## QUOTED TEXT

The external spacetime field produced by an object of mass M, the Schwarzschild spacetime metric solution, is usually obtained as follows [1]:
1) Assumes a spherically symmetric spacetime metric, and is static and time invariant;
2) Assumes a vacuum conditions outside, with Tµν = 0;
3) Solve the Einstein field equation, Rµν - (1/2)gµνR=Tµν...... (EQ.1)
4) Utilize the boundary condition: the Newtonian potential ф = -GM/r, which introduces the mass M. Obtain the result:
ds2 = -(1-2GM/r)dt2 + (1-2GM/r)-1dr2 + r2dΩ2...... (EQ.2)
Overall, the Schwarzschild metric employs a priori derivation steps. The solution is unique according to Birkhoff's theorem.
Einstein does not explain why M leads to ds2, our questions are:
a) The spacetime metric is containing the energy-momentum Tspacetime , which can only originate from Tµν and is conserved. Why then must spacetime receive, store, and transmit energy-momentum by curvature* ?

Stored entries
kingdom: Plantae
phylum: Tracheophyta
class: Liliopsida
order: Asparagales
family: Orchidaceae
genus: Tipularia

## EXERCISE DETAILS
In the text on the Schwarzschild metric, which theorem makes the solution unique? The listing is separate material and has no connection to the text on the Schwarzschild metric.

## THE RESULT
Birkhoff's theorem